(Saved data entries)
━━━
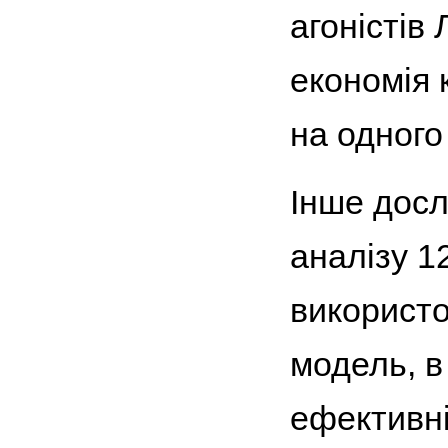
агоністів 
економія 
на одного 
Інше досл
аналізу 1
використо
модель, в
ефективні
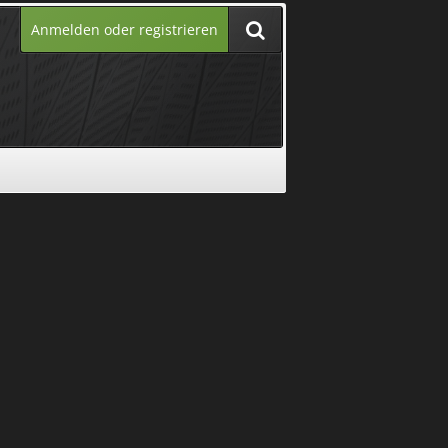
Anmelden oder registrieren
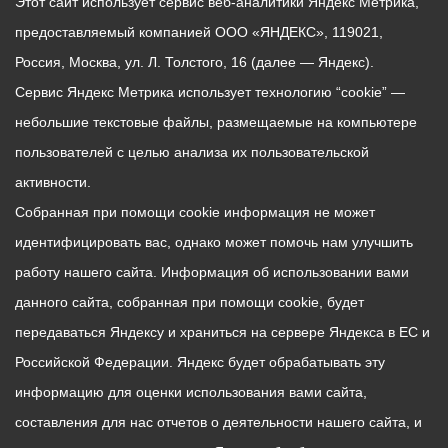
Этот сайт использует сервис веб-аналитики Яндекс Метрика,
предоставляемый компанией ООО «ЯНДЕКС», 119021,
Россия, Москва, ул. Л. Толстого, 16 (далее — Яндекс).
Сервис Яндекс Метрика использует технологию “cookie” —
небольшие текстовые файлы, размещаемые на компьютере
пользователей с целью анализа их пользовательской
активности.
Собранная при помощи cookie информация не может
идентифицировать вас, однако может помочь нам улучшить
работу нашего сайта. Информация об использовании вами
данного сайта, собранная при помощи cookie, будет
передаваться Яндексу и храниться на сервере Яндекса в ЕС и
Российской Федерации. Яндекс будет обрабатывать эту
информацию для оценки использования вами сайта,
составления для нас отчетов о деятельности нашего сайта, и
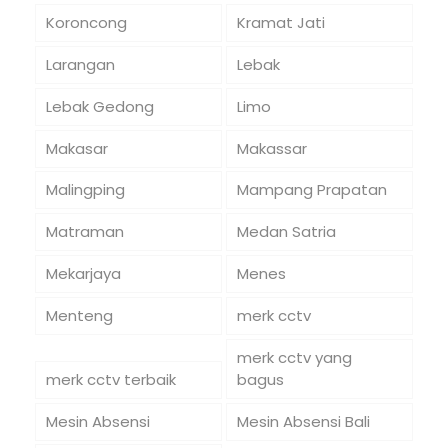
Koroncong
Kramat Jati
Larangan
Lebak
Lebak Gedong
Limo
Makasar
Makassar
Malingping
Mampang Prapatan
Matraman
Medan Satria
Mekarjaya
Menes
Menteng
merk cctv
merk cctv yang
merk cctv terbaik
bagus
Mesin Absensi
Mesin Absensi Bali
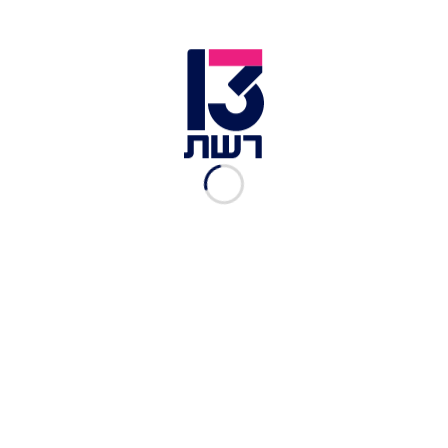
קמחי ירקות של גורי | צילום: יח"צ
הקמחים מגיבים טוב לדברים שעושים עם קמחים וגם
הטעם לא רע בכלל, במיוחד קמח הברוקולי שהפתיע
במתיקות מעודנת והפך בכלום עבודה לניוקי ירקרק
שהילדים אשכרה טרפו. גם הגזר והבטטה עבדו לא רע
בכלל והפכו לפנקייקים טעימים ואפילו קרפ דקיק
שהחזיק יפה מילוי של חביתה. קמח הכרובית הוא
החזק ביותר בטעמו ולכן יתאים רק לחובבי הז'אנר. אז
פתרון מעניין יש, אבל זה דורש הסתגלות וראש פתוח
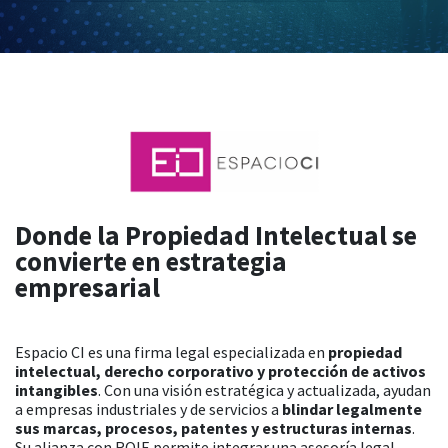
Donde la Propiedad Intelectual se
convierte en estrategia
empresarial
Espacio CI es una firma legal especializada en
propiedad
intelectual, derecho corporativo y protección de activos
intangibles
. Con una visión estratégica y actualizada, ayudan
a empresas industriales y de servicios a
blindar legalmente
sus marcas, procesos, patentes y estructuras internas
.
Su alianza con ROIE permite integrar una asesoría legal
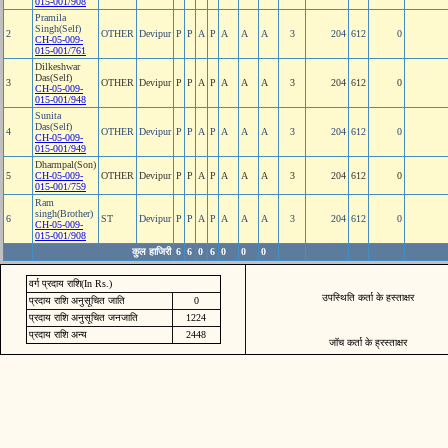
015-001/908
Pramila
Singh(Self)
2
OTHER
Devipur
P
P
A
P
A
A
A
3
204
612
0
CH-05-009-
015-001/761
Dilkeshwar
Das(Self)
3
OTHER
Devipur
P
P
A
P
A
A
A
3
204
612
0
CH-05-009-
015-001/948
Sunita
Das(Self)
4
OTHER
Devipur
P
P
A
P
A
A
A
3
204
612
0
CH-05-009-
015-001/949
Dharmpal(Son)
5
CH-05-009-
OTHER
Devipur
P
P
A
P
A
A
A
3
204
612
0
015-001/759
Ram
singh(Brother)
6
ST
Devipur
P
P
A
P
A
A
A
3
204
612
0
CH-05-009-
015-001/908
कुल हाजिरी
6
6
0
6
0
0
0
वर्ग प्रदाय राशि(In Rs.)
उपस्थिति कर्ता के हस्ताक्षर
प्रदाय राशि अनुसूचित जाति
0
प्रदाय राशि अनुसूचित जनजाति
1224
प्रदाय राशि अन्य
2448
जॉच कर्ता के ह्रस्ताक्षर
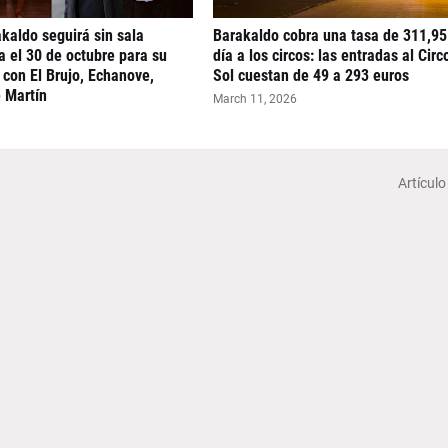
akaldo seguirá sin sala
Barakaldo cobra una tasa de 311,95
ta el 30 de octubre para su
día a los circos: las entradas al Circ
con El Brujo, Echanove,
Sol cuestan de 49 a 293 euros
 Martín
March 11, 2026
Artículo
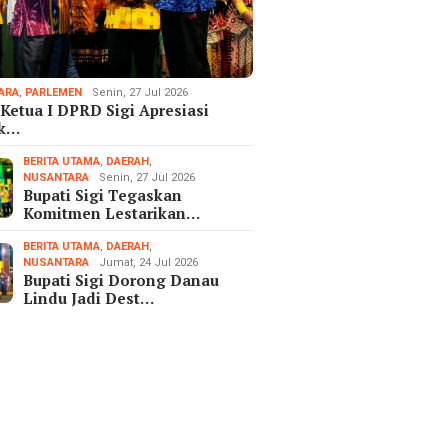
ARA
,
PARLEMEN
Senin, 27 Jul 2026
Ketua I DPRD Sigi Apresiasi
ak…
BERITA UTAMA
,
DAERAH
,
NUSANTARA
Senin, 27 Jul 2026
Bupati Sigi Tegaskan
Komitmen Lestarikan…
BERITA UTAMA
,
DAERAH
,
NUSANTARA
Jumat, 24 Jul 2026
Bupati Sigi Dorong Danau
Lindu Jadi Dest…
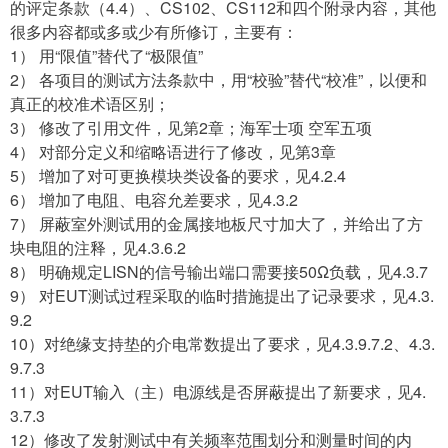
的评定条款（4.4）、CS102、CS112和四个附录内容，其他
很多内容都或多或少有所修订，主要有：
1） 用“限值”替代了“极限值”
2） 各项目的测试方法条款中，用“校验”替代“校准”，以便和
真正的校准术语区别；
3） 修改了引用文件，见第2章；海军士项 空军五项
4） 对部分定义和缩略语进行了修改，见第3章
5） 增加了对可更换模块类设备的要求，见4.2.4
6） 增加了电阻、电容允差要求，见4.3.2
7） 屏蔽室外测试用的金属接地板尺寸加大了，并给出了方
块电阻的注释，见4.3.6.2
8） 明确规定LISN的信号输出端口需要接50Ω负载，见4.3.7
9） 对EUT测试过程采取的临时措施提出了记录要求，见4.3.
9.2
10）对绝缘支持垫的介电常数提出了要求，见4.3.9.7.2、4.3.
9.7.3
11）对EUT输入（主）电源线是否屏蔽提出了新要求，见4.
3.7.3
12）修改了发射测试中有关频率范围划分和测量时间的内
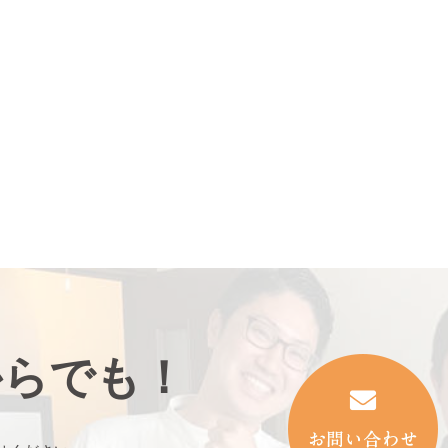
からでも！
━━━
Copy nothing but the lines from the top of the data down to the line containing "שהילדים אשכרה טרפו. גם הגזר והבטטה עבדו לא רע", and leave the pictures out.

агоністів 
економія 
на одного 
Інше досл
аналізу 1
використо
модель, в
ефективні
Anmelden oder registrieren
Этот сайт использует сервис веб-аналитики Яндекс Метрика,
предоставляемый компанией ООО «ЯНДЕКС», 119021,
Россия, Москва, ул. Л. Толстого, 16 (далее — Яндекс).
Сервис Яндекс Метрика использует технологию “cookie” —
небольшие текстовые файлы, размещаемые на компьютере
пользователей с целью анализа их пользовательской
активности.
Собранная при помощи cookie информация не может
идентифицировать вас, однако может помочь нам улучшить
работу нашего сайта. Информация об использовании вами
данного сайта, собранная при помощи cookie, будет
передаваться Яндексу и храниться на сервере Яндекса в ЕС и
Российской Федерации. Яндекс будет обрабатывать эту
информацию для оценки использования вами сайта,
составления для нас отчетов о деятельности нашего сайта, и
Koroncong
Kramat Jati
Larangan
Lebak
Lebak Gedong
Limo
Makasar
Makassar
Malingping
Mampang Prapatan
Matraman
Medan Satria
Mekarjaya
Menes
Menteng
merk cctv
merk cctv yang
merk cctv terbaik
bagus
Mesin Absensi
Mesin Absensi Bali
קמחי ירקות של גורי | צילום: יח"צ
הקמחים מגיבים טוב לדברים שעושים עם קמחים וגם
הטעם לא רע בכלל, במיוחד קמח הברוקולי שהפתיע
במתיקות מעודנת והפך בכלום עבודה לניוקי ירקרק
שהילדים אשכרה טרפו. גם הגזר והבטטה עבדו לא רע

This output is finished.